Do Confederate memorials honor soldiers killed in war or memorialize racism?
Showing his characteristic refusal to back down in the face of criticism, President Donald Trump deepened his defense of Confederate war memorials Thursday, sending out a series of messages on Twitter that adopted the language and arguments of white nationalists who have opposed their removal.
And Maine Gov. Paul LePage said Thursday that taking down statues of Confederate figures is “just like” removing a monument to people who died in the 9/11 attacks.
“Sad to see the history and culture of our great country being ripped apart with the removal of our beautiful statues and monuments. You … can’t change history, but you can learn from it. Robert E Lee, Stonewall Jackson – who’s next, Washington, Jefferson? So foolish! Also … the beauty that is being taken out of our cities, towns and parks will be greatly missed and never able to be comparably replaced!” the president wrote in a series of tweets.
Trump’s equation of Lee and Jackson, who took up arms against the Constitution, with Washington and Jefferson adopted one of the major arguments that defenders of the Confederate monuments have made.
Monuments to leaders of the Confederacy were erected across the South, and in some other parts of the country, mostly starting in the early years of the 20th century, as whites fought to prevent black citizens from voting and increased the strictures of segregation, which barred blacks from schools, hotels, restaurants and white sections of trains and other public accommodations.
The placement of the statues and monuments in public squares coincided with the rise of the Ku Klux Klan and the murder of thousands of blacks by lynch mobs in the early decades of the last century.

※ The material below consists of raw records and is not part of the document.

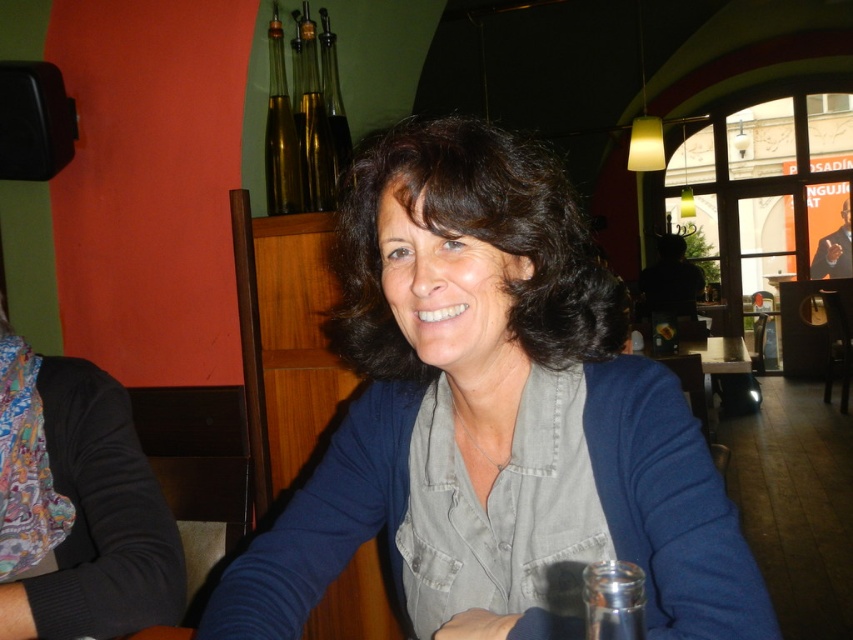
Which of these two, brown glass bottle at upper left or shiny glass bottle at upper center, stands taller?

brown glass bottle at upper left

Between point (271, 102) and point (334, 100), which one is positioned behind?

The point (334, 100) is behind.

At what (x,y) coordinates should I click in order to perform the action: click on brown glass bottle at upper left. Please return your answer as a coordinate pair (x, y). Looking at the image, I should click on (280, 132).

Identify the location of brown glass bottle at upper left. (280, 132).

Does brown glass bottle at upper left have a lesser height compared to white glossy table at center?

Incorrect, brown glass bottle at upper left's height does not fall short of white glossy table at center's.

Can you confirm if brown glass bottle at upper left is positioned below white glossy table at center?

Actually, brown glass bottle at upper left is above white glossy table at center.

Find the location of a particular element. brown glass bottle at upper left is located at coordinates (280, 132).

Can you confirm if gold glass bottles at upper center is positioned to the left of transparent glass at lower right?

Correct, you'll find gold glass bottles at upper center to the left of transparent glass at lower right.

Does gold glass bottles at upper center have a greater height compared to transparent glass at lower right?

Indeed, gold glass bottles at upper center has a greater height compared to transparent glass at lower right.

This screenshot has width=853, height=640. What do you see at coordinates (314, 125) in the screenshot? I see `gold glass bottles at upper center` at bounding box center [314, 125].

At what (x,y) coordinates should I click in order to perform the action: click on gold glass bottles at upper center. Please return your answer as a coordinate pair (x, y). The image size is (853, 640). Looking at the image, I should click on (314, 125).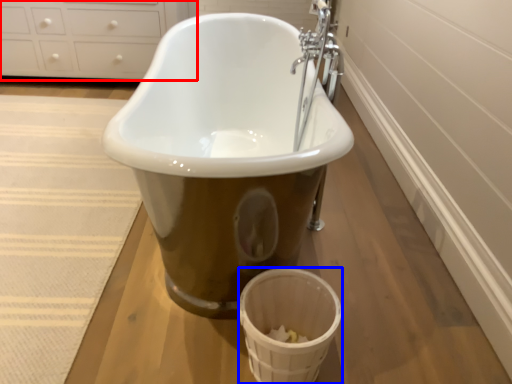
Question: Which of the following is the farthest to the observer, cabinetry (highlighted by a red box) or basket (highlighted by a blue box)?

Choices:
 (A) cabinetry
 (B) basket

Answer: (A)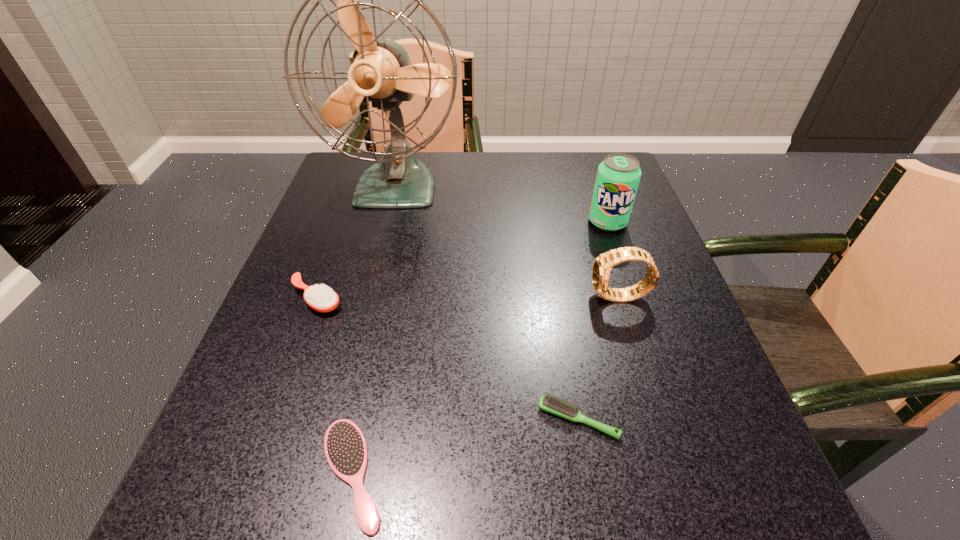
Locate an element on the screen. The width and height of the screenshot is (960, 540). the second closest hairbrush to the fan is located at coordinates pos(547,403).

Identify which hairbrush is the closest to the rightmost hairbrush. Please provide its 2D coordinates. Your answer should be formatted as a tuple, i.e. [(x, y)], where the tuple contains the x and y coordinates of a point satisfying the conditions above.

[(345, 447)]

Identify the location of vacant space that satisfies the following two spatial constraints: 1. on the front-facing side of the tallest object for air flow; 2. on the right side of the second hairbrush from right to left. (327, 473).

Where is `free point that satisfies the following two spatial constraints: 1. on the front-facing side of the fan for air flow; 2. on the left side of the third object from right to left`? The image size is (960, 540). free point that satisfies the following two spatial constraints: 1. on the front-facing side of the fan for air flow; 2. on the left side of the third object from right to left is located at coordinates (340, 419).

Identify the location of free space that satisfies the following two spatial constraints: 1. on the front-facing side of the pop soda; 2. on the face of the watch. The width and height of the screenshot is (960, 540). (634, 298).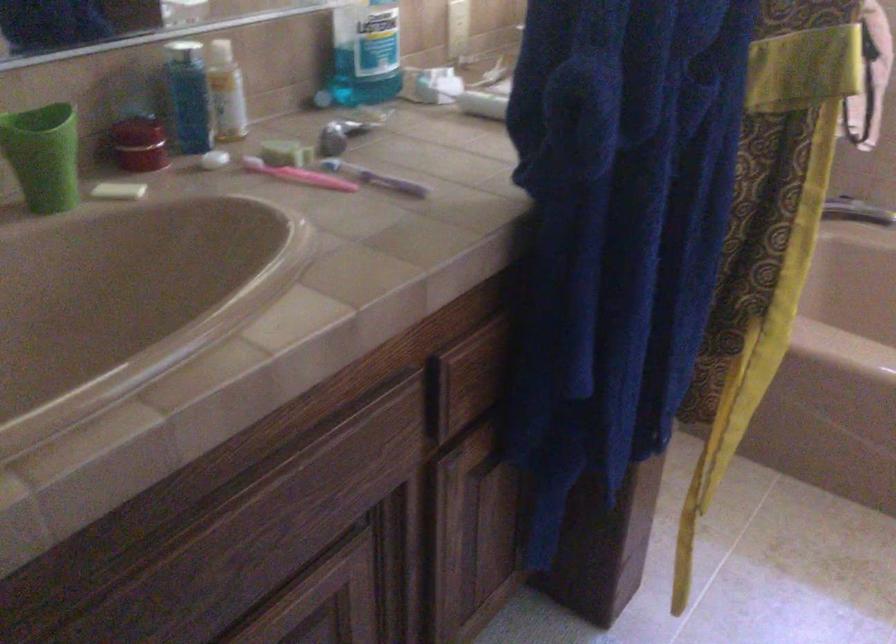
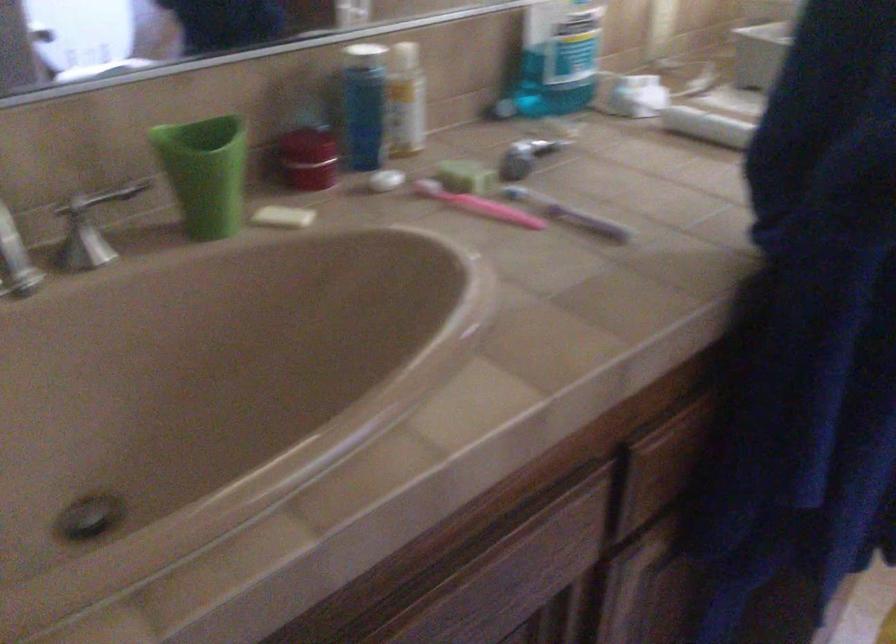
Question: The first image is from the beginning of the video and the second image is from the end. How did the camera likely rotate when shooting the video?

Choices:
 (A) Left
 (B) Right
 (C) Up
 (D) Down

Answer: (A)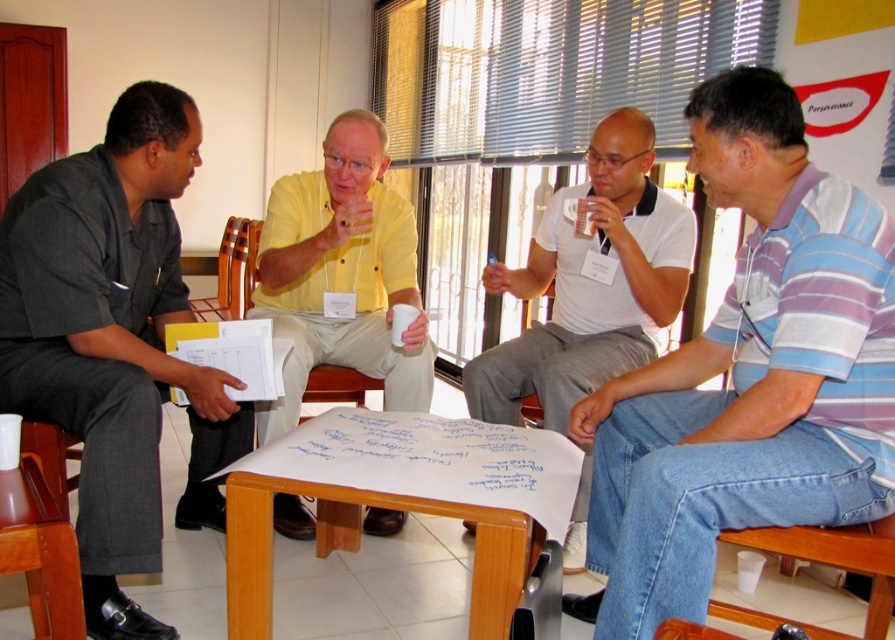
Question: Is blue striped polo shirt at right wider than yellow matte shirt at center?

Choices:
 (A) no
 (B) yes

Answer: (A)

Question: Does blue striped polo shirt at right have a larger size compared to white plastic chair at lower right?

Choices:
 (A) yes
 (B) no

Answer: (A)

Question: Does wooden table at center appear on the right side of yellow matte shirt at center?

Choices:
 (A) yes
 (B) no

Answer: (A)

Question: Which point is farther to the camera?

Choices:
 (A) (267, 420)
 (B) (433, 419)
 (C) (190, 428)
 (D) (626, 576)

Answer: (C)

Question: Based on their relative distances, which object is nearer to the blue striped polo shirt at right?

Choices:
 (A) white matte shirt at center
 (B) yellow matte shirt at center
 (C) dark gray shirt at left

Answer: (A)

Question: Which of these objects is positioned closest to the brown wood chair at lower left?

Choices:
 (A) dark gray shirt at left
 (B) white matte shirt at center
 (C) blue striped polo shirt at right

Answer: (A)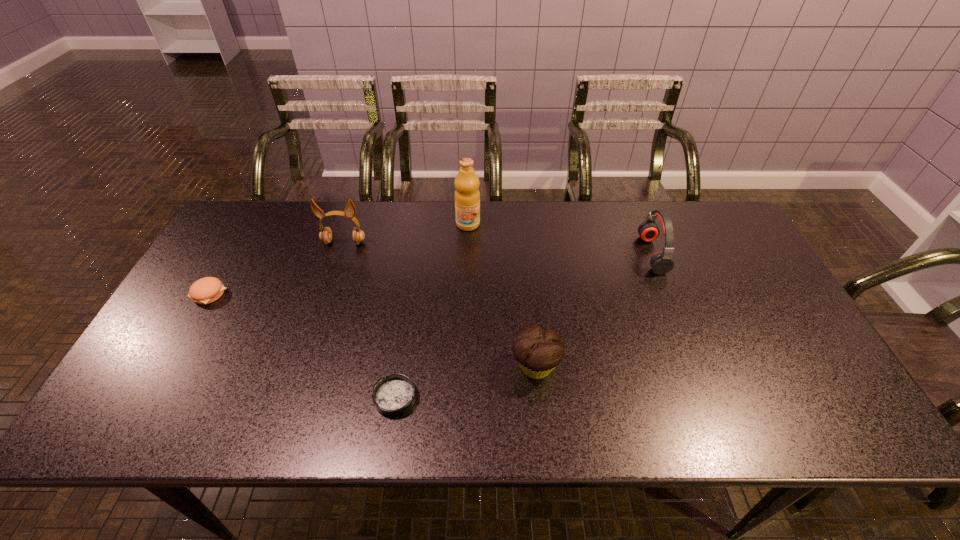
Image resolution: width=960 pixels, height=540 pixels. What are the coordinates of `ashtray` in the screenshot? It's located at click(x=394, y=395).

The width and height of the screenshot is (960, 540). What are the coordinates of `vacant space situated on the front label of the third object from right to left` in the screenshot? It's located at coord(467,269).

You are a GUI agent. You are given a task and a screenshot of the screen. Output one action in this format:
    pyautogui.click(x=<x>, y=<y>)
    Task: Click on the vacant point located 0.340m on the front-facing side of the fifth object from right to left
    
    Given the screenshot: What is the action you would take?
    pyautogui.click(x=313, y=338)

Find the location of a particular element. vacant space situated on the ear cups of the shorter earphone is located at coordinates (573, 254).

Locate an element on the screen. blank space located 0.250m on the ear cups of the shorter earphone is located at coordinates (561, 254).

Image resolution: width=960 pixels, height=540 pixels. Identify the location of vacant space located 0.190m on the ear cups of the shorter earphone. (580, 254).

Where is `free location located on the right of the third shortest object`? free location located on the right of the third shortest object is located at coordinates (726, 367).

Where is `vacant area situated 0.240m on the right of the patty`? vacant area situated 0.240m on the right of the patty is located at coordinates (313, 294).

Image resolution: width=960 pixels, height=540 pixels. I want to click on free space located on the back of the shortest object, so click(x=405, y=328).

Where is `fruit juice at the far edge`? fruit juice at the far edge is located at coordinates (467, 196).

To blacks, and many white southerners, the statues have long been a symbol of racial oppression. In recent years, the movement to take them down and, in some cases, put them in museums instead of public parks, has gained strength in many southern cities.
Baltimore officials removed their Confederate monuments this week, and the mayor of Richmond, Va., the former Confederate capital, announced Wednesday that his city would begin reviewing its statues.
LePage, a Republican, made his comments comparing Confederate statues to the 9/11 memorial during an appearance Thursday morning on WGAN-AM when asked for his reaction to the deadly violence in Charlottesville, Va., over the weekend, reported The Associated Press.
LePage said he condemns “both sides” that demonstrated. He says he finds white nationalist and far-left protesters “equally as bad” and “disgusting.”
LePage said left-wing protesters who want to remove Confederate statues are ignorant of history and want to erase it. He compares them to “the Taliban in Afghanistan” in their desire to remove monuments.
LePage said he didn’t find out about the violence until Tuesday because he doesn’t watch TV or read newspapers.
The Associated Press contributed to this report.